Requirement — Every line below from the one with "Teatru i Dramatu" through the one with "på det lilla" is to be repeated exactly, with no picture among them.

Stored data entries:
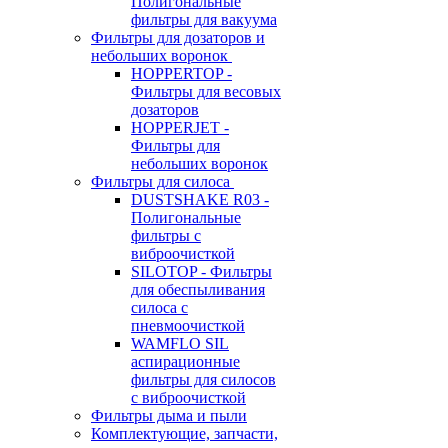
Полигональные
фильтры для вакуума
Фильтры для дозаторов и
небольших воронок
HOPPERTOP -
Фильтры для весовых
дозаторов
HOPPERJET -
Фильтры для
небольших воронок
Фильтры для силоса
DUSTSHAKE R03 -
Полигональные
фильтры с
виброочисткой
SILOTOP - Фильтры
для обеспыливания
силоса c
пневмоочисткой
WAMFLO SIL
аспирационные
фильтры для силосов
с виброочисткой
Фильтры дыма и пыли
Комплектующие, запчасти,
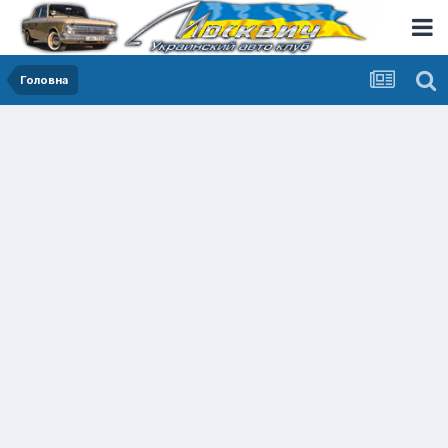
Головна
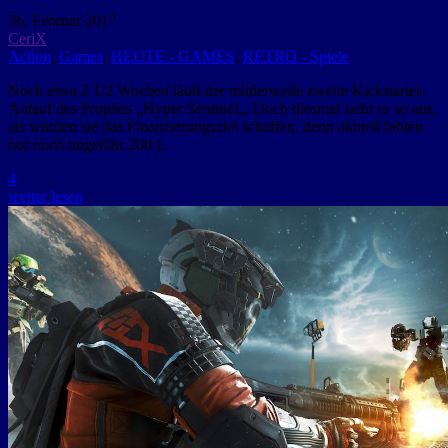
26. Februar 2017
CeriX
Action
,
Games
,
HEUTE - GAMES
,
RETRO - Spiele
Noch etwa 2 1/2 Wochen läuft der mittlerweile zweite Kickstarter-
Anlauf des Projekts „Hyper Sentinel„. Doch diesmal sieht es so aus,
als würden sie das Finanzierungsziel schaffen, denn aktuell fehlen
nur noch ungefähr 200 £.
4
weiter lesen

* * *

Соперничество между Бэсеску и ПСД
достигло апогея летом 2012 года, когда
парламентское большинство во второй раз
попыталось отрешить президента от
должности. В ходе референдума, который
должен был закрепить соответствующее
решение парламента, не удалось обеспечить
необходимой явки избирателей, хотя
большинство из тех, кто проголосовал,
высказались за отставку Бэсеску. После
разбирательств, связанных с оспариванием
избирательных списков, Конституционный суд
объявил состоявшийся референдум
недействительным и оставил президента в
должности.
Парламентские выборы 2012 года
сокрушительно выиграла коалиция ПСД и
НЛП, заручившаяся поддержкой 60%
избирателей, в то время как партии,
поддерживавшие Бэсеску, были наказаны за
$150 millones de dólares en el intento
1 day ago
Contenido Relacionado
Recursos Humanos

* * *

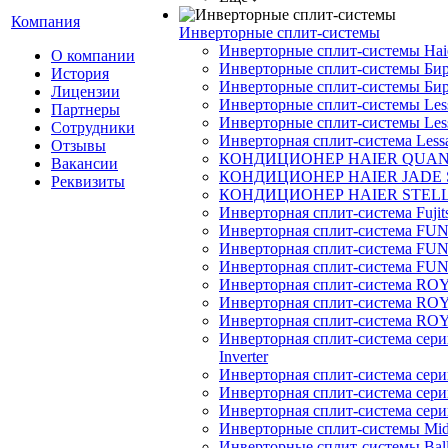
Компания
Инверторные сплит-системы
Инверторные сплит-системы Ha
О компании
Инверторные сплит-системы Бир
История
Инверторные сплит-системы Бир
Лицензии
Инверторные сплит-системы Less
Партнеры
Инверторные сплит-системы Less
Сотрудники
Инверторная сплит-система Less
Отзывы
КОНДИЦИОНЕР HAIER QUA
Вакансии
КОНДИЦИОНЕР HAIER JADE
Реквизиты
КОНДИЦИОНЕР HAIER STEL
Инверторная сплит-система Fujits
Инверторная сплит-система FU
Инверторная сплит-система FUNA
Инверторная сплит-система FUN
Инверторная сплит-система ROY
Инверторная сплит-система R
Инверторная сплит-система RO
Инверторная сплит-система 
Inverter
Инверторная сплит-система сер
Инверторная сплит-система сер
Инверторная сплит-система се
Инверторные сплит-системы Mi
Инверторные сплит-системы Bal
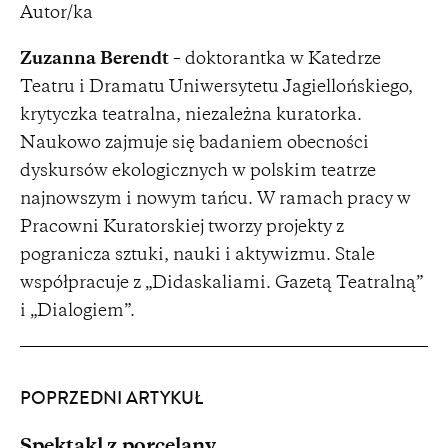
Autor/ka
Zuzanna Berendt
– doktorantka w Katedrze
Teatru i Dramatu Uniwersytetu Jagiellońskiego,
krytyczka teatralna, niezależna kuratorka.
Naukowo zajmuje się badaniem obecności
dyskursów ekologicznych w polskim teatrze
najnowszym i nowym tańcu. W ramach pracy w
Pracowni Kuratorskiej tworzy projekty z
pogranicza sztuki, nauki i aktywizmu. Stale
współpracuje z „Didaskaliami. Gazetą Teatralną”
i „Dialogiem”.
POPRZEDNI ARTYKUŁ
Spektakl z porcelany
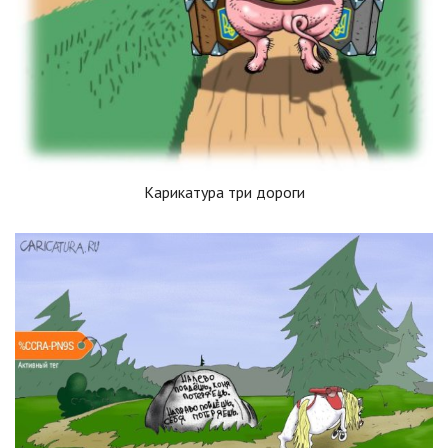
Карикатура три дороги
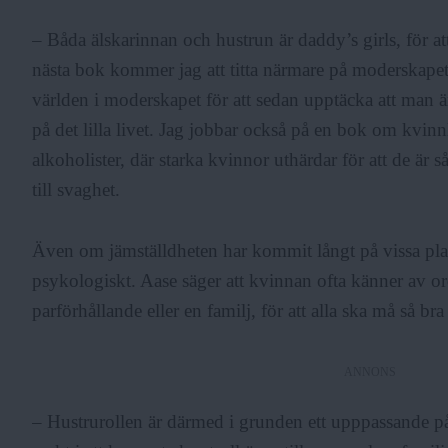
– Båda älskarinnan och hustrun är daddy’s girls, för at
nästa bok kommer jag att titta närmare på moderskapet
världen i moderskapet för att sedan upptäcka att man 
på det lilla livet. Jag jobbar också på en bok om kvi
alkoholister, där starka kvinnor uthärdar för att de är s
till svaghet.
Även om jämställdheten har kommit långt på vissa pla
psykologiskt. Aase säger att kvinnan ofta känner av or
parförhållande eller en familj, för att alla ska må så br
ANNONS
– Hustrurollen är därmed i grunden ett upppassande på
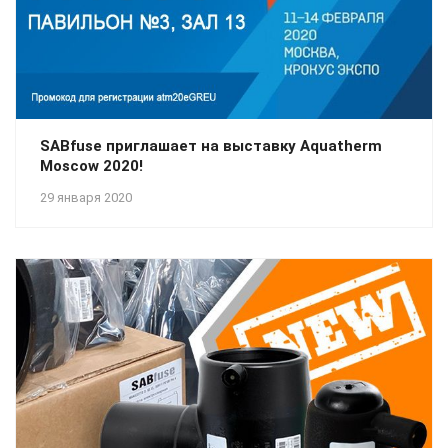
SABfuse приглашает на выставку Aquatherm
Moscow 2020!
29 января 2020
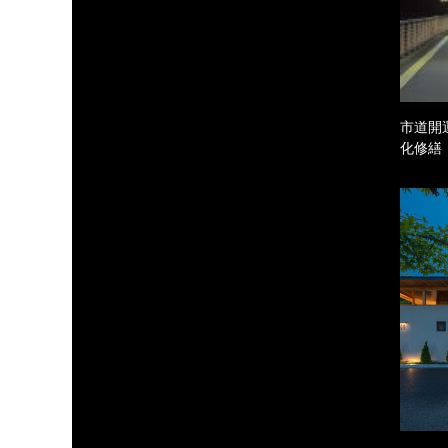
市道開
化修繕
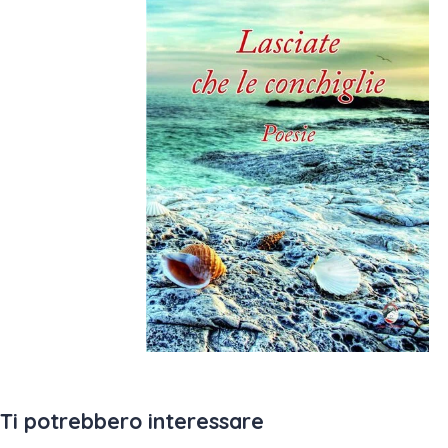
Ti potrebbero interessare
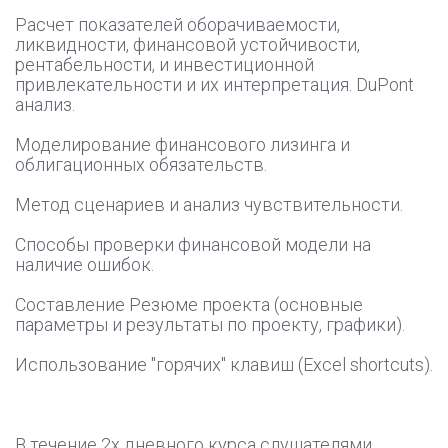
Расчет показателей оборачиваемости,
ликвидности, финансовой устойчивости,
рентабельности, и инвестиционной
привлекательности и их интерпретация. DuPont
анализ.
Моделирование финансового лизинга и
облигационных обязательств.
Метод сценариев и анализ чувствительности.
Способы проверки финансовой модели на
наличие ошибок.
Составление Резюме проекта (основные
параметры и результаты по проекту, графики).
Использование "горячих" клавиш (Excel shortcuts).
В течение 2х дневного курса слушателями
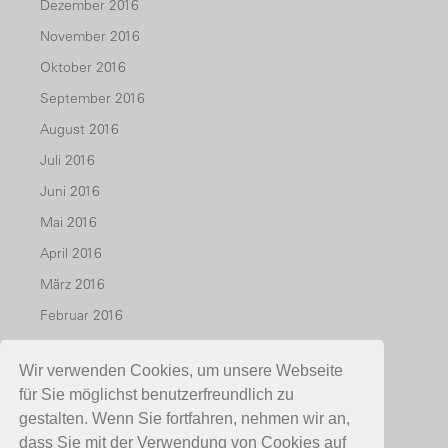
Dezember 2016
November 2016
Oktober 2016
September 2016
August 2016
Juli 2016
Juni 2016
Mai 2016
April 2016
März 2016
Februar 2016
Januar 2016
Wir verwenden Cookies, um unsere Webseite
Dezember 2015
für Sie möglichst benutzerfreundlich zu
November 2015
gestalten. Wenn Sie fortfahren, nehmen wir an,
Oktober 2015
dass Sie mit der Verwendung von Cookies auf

Answer for this exercise —
Teatru i Dramatu Uniwersytetu Jagiellońskiego,
krytyczka teatralna, niezależna kuratorka.
Naukowo zajmuje się badaniem obecności
dyskursów ekologicznych w polskim teatrze
najnowszym i nowym tańcu. W ramach pracy w
Pracowni Kuratorskiej tworzy projekty z
pogranicza sztuki, nauki i aktywizmu. Stale
współpracuje z „Didaskaliami. Gazetą Teatralną”
i „Dialogiem”.
POPRZEDNI ARTYKUŁ
Spektakl z porcelany
Карикатура три дороги
– Båda älskarinnan och hustrun är daddy’s girls, för at
nästa bok kommer jag att titta närmare på moderskapet
världen i moderskapet för att sedan upptäcka att man 
på det lilla livet. Jag jobbar också på en bok om kvi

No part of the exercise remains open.